In a rare show of bipartisan unity, Democrats and Republicans stood shoulder to shoulder in their condemnation of the companies’ willingness to pursue profits at the expense of children’s emotional health. A video included in the proceedings, the New York Times reported, featured underage victims of sexual exploitation who criticized the tech firms’ conduct.

Such comments as these, of course, should hardly be front-page news.

Last May, the surgeon general, Dr. Vivek H. Murthy, went on record about these dangers. In a public advisory release, he argued that social media can have “a profound risk of harm to the mental health and well-being of children and adolescents.”

His 19-page document notes that media consumption can lead to significant changes in key parts of children’s and adolescents’ brains and could well impact individuals’ emotional and social behavior. Online sites can have a particularly damaging effect in the early stages of adolescence, he notes, when “brain development is especially susceptible to social pressures, peer opinions and peer comparisons.”

Indeed, people studying this issue have been sounding the alarm for a few decades already.

Joel Balkan examined the strategies of child marketing at length in his 2011 book Childhood Under Siege: How Big Business Targets Children. In it, he observes that “having discovered that manipulating children’s emotions is a formula for success, kid marketeers push that formula as far as they can, doing whatever it takes without apparent constraint or concern, to work the emotions of youth into profit.

“It is this dynamic…that drives them to ramp up media violence, cultivate addiction, cynically exploit social network friendships, sexualize girls and promote hyperconsumerism.”

Several high school teachers have noted that a substantial number of students in their rooms are on their phones or listening to earbuds during a large chunk of class time. In light of Dr. Murthy’s warnings and Balkan’s findings, it seems important to understand such behavior as a safety issue—as a likely detriment to students’ cognitive and emotional well-being.
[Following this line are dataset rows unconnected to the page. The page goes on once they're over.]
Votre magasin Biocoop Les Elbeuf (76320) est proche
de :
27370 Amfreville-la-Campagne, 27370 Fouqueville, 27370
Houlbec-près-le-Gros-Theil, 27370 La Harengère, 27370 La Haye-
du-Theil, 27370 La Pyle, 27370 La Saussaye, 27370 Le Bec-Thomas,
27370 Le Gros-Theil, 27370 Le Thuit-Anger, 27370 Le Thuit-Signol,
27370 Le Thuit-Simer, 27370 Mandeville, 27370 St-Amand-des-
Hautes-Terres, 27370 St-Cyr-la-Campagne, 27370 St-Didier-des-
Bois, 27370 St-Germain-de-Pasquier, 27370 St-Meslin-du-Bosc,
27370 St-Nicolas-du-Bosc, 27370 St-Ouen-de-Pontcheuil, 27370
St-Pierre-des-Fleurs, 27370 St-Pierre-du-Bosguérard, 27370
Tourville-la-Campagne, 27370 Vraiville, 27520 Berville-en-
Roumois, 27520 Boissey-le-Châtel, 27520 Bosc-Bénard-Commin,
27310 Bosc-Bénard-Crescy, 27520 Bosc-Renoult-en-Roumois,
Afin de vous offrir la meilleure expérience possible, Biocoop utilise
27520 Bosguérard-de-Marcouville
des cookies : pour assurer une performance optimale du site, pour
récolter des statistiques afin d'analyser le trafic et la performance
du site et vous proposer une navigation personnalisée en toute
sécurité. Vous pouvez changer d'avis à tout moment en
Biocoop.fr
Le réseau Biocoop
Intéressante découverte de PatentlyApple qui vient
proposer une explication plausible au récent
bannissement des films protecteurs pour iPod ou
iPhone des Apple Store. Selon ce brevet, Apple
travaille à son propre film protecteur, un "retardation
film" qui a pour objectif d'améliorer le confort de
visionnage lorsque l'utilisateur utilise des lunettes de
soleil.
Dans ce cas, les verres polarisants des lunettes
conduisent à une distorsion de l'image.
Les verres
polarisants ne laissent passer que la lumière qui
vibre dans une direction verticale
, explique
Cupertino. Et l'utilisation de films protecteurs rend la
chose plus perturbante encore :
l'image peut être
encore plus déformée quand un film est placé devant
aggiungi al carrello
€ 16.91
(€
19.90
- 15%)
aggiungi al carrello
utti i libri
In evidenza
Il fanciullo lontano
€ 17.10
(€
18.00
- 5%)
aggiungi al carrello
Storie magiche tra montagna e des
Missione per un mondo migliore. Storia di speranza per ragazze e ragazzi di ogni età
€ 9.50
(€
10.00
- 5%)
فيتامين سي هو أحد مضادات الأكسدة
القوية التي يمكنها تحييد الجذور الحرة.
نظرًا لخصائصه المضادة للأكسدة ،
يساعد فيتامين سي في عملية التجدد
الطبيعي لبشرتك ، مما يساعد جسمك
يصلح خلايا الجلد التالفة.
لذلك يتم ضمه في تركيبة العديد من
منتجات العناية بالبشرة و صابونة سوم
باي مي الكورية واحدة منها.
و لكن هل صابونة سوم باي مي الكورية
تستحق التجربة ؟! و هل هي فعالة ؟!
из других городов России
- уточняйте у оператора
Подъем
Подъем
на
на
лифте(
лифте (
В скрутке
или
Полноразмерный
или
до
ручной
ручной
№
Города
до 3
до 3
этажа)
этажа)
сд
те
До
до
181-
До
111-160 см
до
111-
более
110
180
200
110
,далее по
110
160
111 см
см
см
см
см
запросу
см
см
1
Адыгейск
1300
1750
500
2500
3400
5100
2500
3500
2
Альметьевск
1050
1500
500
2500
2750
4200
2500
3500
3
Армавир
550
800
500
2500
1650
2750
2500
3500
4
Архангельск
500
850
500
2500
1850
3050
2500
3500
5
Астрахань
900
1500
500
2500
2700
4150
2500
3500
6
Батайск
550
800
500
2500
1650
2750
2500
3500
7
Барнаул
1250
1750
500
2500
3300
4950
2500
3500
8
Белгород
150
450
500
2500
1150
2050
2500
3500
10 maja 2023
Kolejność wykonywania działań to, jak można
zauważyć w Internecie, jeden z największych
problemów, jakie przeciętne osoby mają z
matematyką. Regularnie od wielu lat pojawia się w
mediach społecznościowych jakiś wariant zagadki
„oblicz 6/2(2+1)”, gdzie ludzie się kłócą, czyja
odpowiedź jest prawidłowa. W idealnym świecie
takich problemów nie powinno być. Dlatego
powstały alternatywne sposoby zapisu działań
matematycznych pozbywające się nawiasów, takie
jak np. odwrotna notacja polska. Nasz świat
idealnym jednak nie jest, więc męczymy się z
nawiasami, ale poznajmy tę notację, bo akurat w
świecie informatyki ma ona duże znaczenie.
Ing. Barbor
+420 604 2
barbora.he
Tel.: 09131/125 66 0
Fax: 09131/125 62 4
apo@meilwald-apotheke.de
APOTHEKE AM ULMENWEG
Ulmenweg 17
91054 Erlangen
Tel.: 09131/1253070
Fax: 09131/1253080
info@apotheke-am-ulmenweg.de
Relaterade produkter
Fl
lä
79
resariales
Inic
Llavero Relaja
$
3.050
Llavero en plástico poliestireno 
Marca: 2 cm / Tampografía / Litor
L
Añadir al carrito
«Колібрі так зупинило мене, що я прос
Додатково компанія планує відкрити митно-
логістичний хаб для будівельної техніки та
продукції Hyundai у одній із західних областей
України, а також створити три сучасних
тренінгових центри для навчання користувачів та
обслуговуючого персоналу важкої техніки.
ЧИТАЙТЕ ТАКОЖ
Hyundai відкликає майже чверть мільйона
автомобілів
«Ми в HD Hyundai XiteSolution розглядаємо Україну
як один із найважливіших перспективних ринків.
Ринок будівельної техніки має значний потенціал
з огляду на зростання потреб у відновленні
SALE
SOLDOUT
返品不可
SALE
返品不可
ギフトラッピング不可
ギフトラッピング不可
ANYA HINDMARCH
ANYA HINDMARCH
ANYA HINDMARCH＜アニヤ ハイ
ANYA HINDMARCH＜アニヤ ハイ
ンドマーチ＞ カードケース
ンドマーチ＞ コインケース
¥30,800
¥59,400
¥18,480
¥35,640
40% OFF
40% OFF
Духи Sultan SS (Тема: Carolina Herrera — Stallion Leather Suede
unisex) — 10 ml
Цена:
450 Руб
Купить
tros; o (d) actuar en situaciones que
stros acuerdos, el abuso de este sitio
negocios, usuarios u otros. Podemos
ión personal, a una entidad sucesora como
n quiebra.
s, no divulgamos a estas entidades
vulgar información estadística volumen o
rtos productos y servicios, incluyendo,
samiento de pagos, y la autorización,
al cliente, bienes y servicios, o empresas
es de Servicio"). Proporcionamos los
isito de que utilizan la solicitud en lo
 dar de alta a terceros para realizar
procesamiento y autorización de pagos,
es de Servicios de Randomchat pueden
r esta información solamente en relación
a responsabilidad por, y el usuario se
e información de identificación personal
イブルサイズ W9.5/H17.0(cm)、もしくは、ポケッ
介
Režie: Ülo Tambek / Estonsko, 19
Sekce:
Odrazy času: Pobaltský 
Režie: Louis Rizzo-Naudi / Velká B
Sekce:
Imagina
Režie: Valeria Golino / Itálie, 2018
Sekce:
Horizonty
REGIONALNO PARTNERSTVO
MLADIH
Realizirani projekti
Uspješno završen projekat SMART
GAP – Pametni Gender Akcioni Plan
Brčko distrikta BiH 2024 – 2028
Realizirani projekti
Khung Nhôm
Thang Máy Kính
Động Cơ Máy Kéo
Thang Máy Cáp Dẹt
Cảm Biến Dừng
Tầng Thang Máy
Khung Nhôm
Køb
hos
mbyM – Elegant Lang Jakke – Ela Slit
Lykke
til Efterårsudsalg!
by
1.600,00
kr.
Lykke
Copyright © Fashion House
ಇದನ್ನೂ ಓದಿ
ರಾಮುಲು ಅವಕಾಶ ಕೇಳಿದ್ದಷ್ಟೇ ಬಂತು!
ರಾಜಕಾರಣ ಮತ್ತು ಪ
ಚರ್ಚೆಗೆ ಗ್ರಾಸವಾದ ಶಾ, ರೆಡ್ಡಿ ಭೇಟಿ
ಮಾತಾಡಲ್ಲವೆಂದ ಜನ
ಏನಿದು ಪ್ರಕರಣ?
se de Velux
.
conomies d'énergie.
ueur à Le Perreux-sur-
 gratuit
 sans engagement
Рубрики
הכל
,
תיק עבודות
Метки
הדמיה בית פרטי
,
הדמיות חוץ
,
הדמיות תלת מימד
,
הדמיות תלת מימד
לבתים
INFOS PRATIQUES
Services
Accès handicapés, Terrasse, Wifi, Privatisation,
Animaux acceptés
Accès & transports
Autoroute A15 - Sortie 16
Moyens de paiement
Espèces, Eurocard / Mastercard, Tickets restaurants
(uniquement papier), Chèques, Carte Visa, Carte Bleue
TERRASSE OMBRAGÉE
One district teacher suggests that a no-nonsense policy that pulls no punches would be an ideal approach. “If the student has a device out (or earbuds in), they are wrong. No discussion.”

He also pointed out that there’s now a window of opportunity for the district to introduce such a game-changing, district-wide policy. After all, Bob Nelson, the current superintendent, has just announced that he’ll soon be leaving the district to take a position at Fresno State.

A new superintendent could well decide to tackle this issue promptly. Indeed, this new educational leader could even opt to make the upgrading of the phone (or “digital devices”) policy one of his or her topic priorities.

There are many reasons (academic, psychological, social) why the district should feel compelled to take action in this area—to move fast and fix things, as it were.

Maybe even before the installation of a new superintendent.